===== DATA EXTRACT

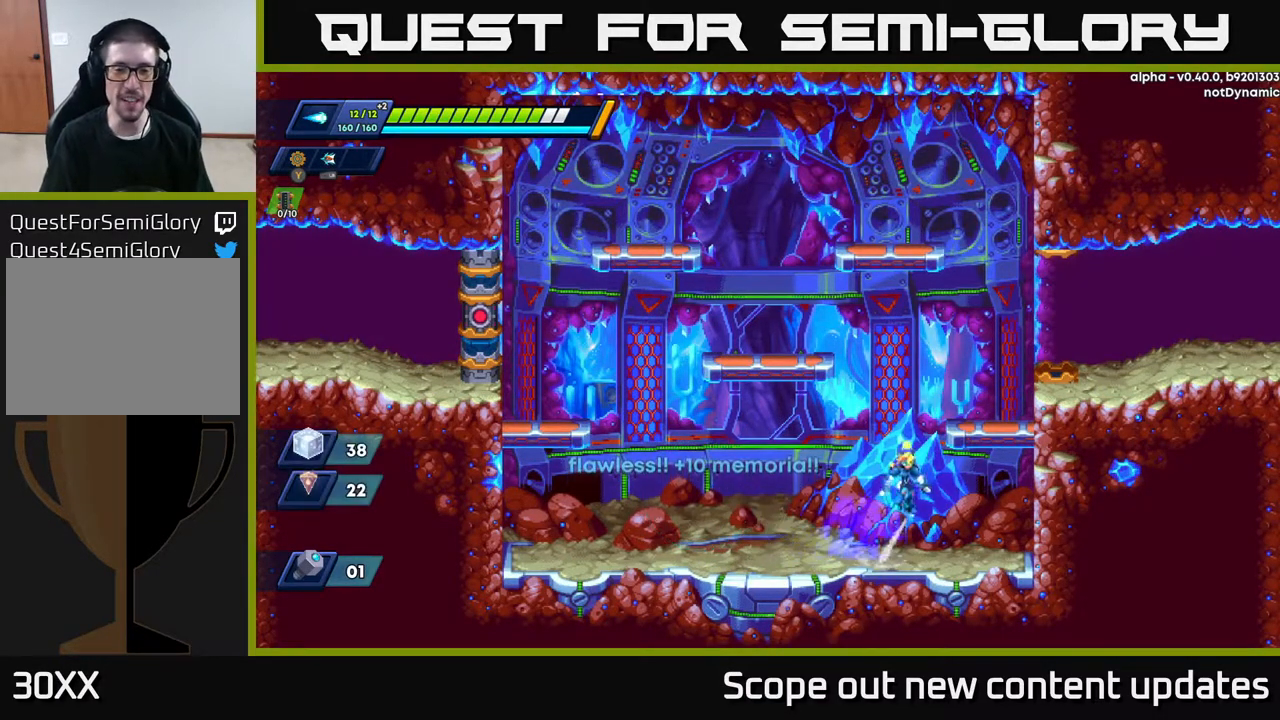
{"buttons": ["A", "R2", "DPAD_RIGHT"], "left_stick": "center", "right_stick": "center", "events": [[317, "R2", "up"], [367, "A", "up"], [500, "A", "down"], [500, "R2", "down"]]}
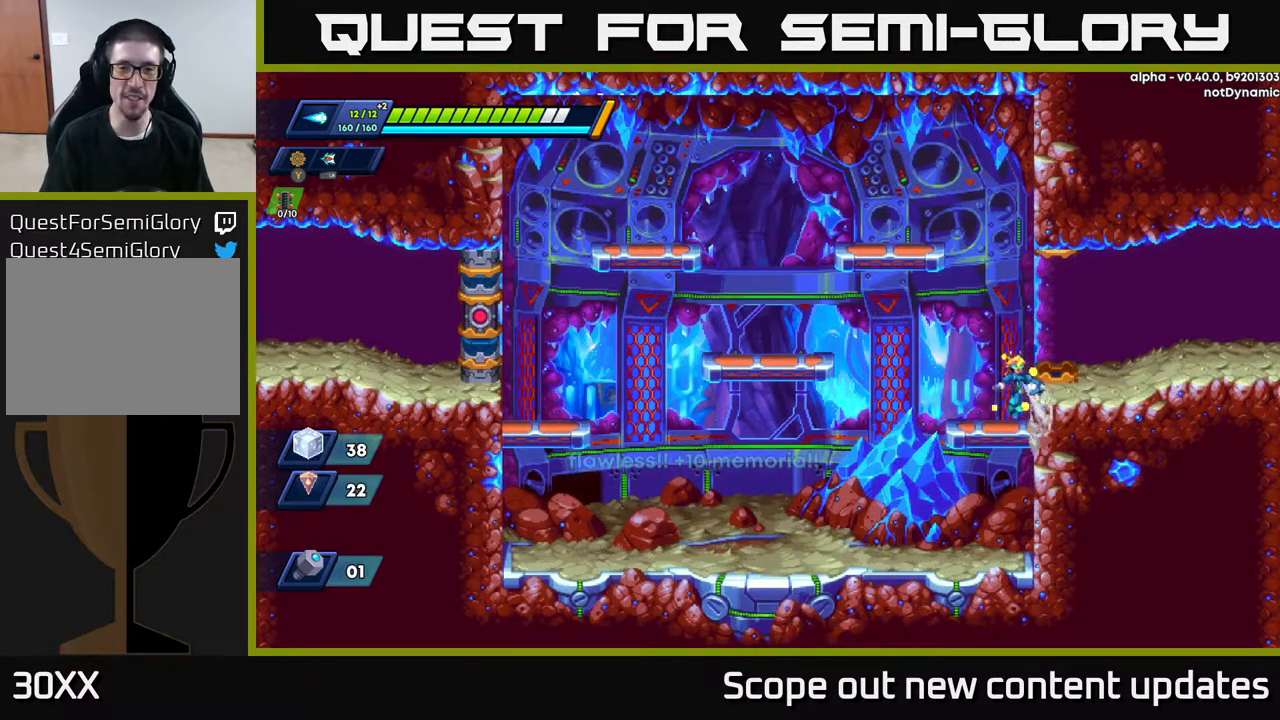
{"buttons": ["R2", "DPAD_RIGHT"], "left_stick": "center", "right_stick": "center", "events": [[133, "A", "up"], [150, "R2", "up"], [450, "R2", "down"]]}
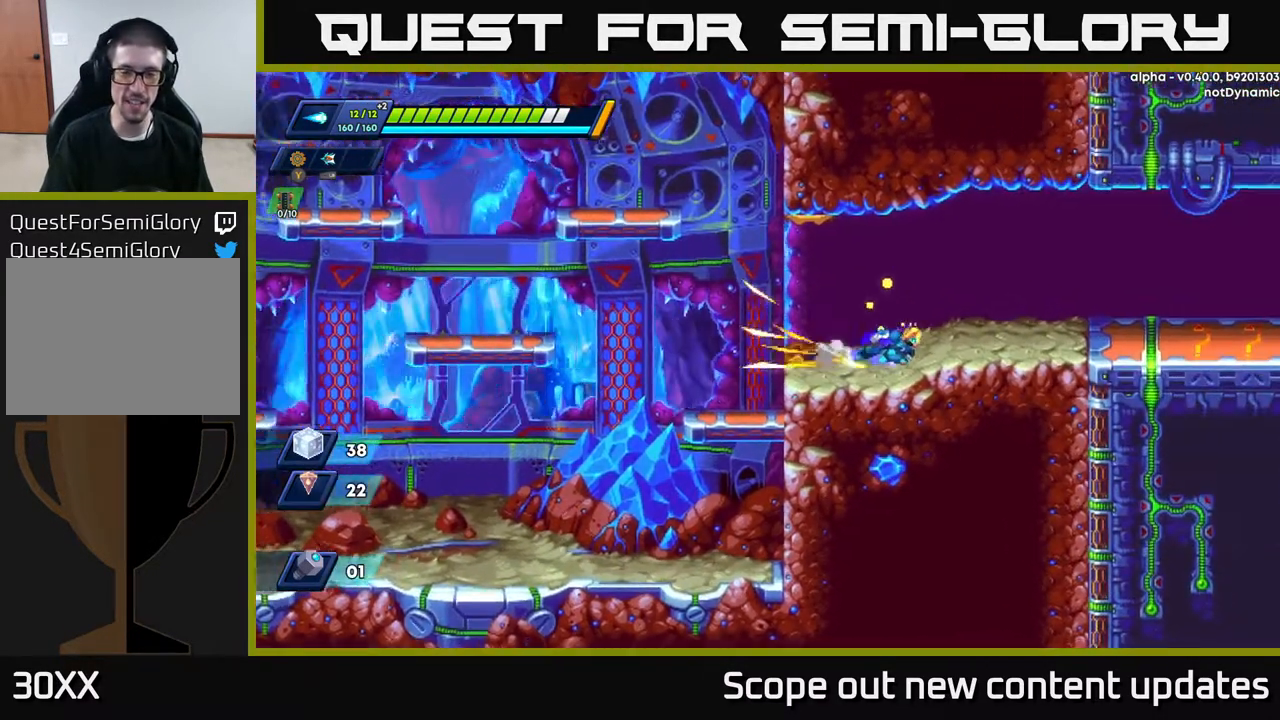
{"buttons": ["R2", "DPAD_RIGHT"], "left_stick": "center", "right_stick": "center", "events": [[133, "R2", "up"], [217, "R2", "down"], [400, "R2", "up"], [467, "R2", "down"]]}
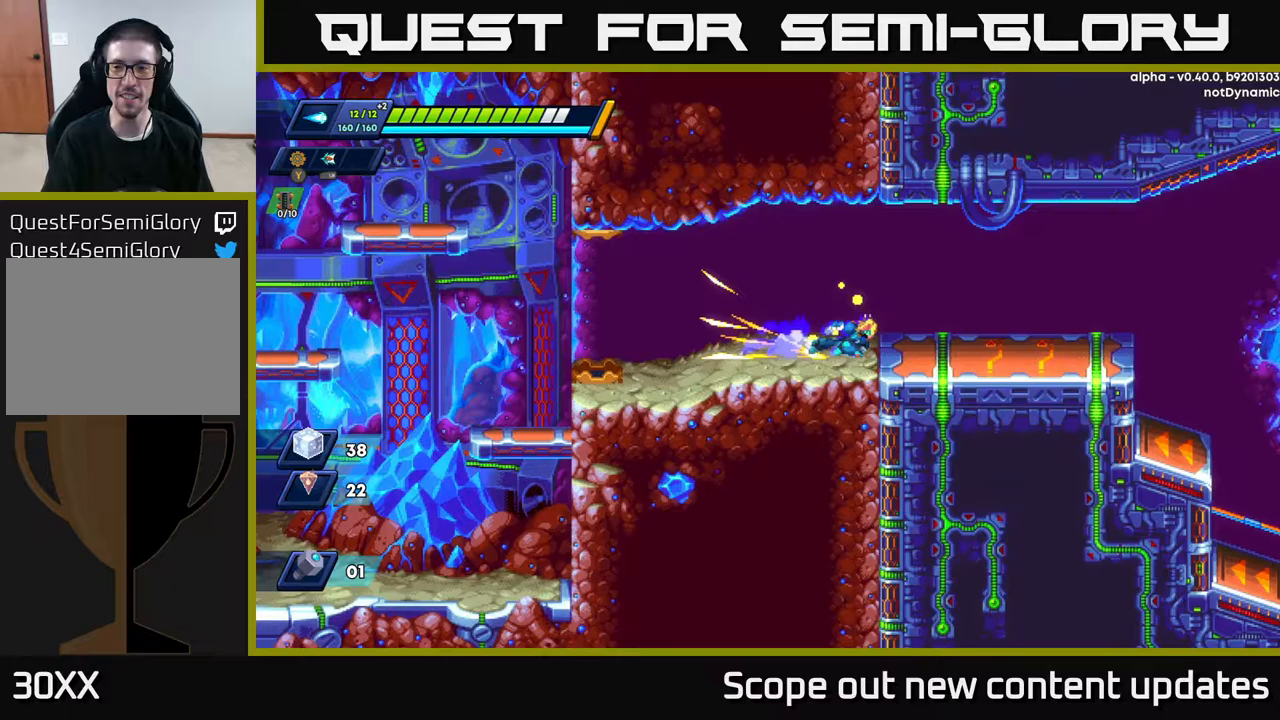
{"buttons": ["A", "R2", "DPAD_RIGHT"], "left_stick": "center", "right_stick": "center", "events": [[167, "A", "down"]]}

==========

Pictures aside, the material must be written out word for word.

TASK ANSWER
{"buttons": ["A", "R2", "DPAD_RIGHT"], "left_stick": "center", "right_stick": "center", "events": [[317, "R2", "up"], [367, "A", "up"], [500, "A", "down"], [500, "R2", "down"]]}
{"buttons": ["R2", "DPAD_RIGHT"], "left_stick": "center", "right_stick": "center", "events": [[133, "A", "up"], [150, "R2", "up"], [450, "R2", "down"]]}
{"buttons": ["R2", "DPAD_RIGHT"], "left_stick": "center", "right_stick": "center", "events": [[133, "R2", "up"], [217, "R2", "down"], [400, "R2", "up"], [467, "R2", "down"]]}
{"buttons": ["A", "R2", "DPAD_RIGHT"], "left_stick": "center", "right_stick": "center", "events": [[167, "A", "down"]]}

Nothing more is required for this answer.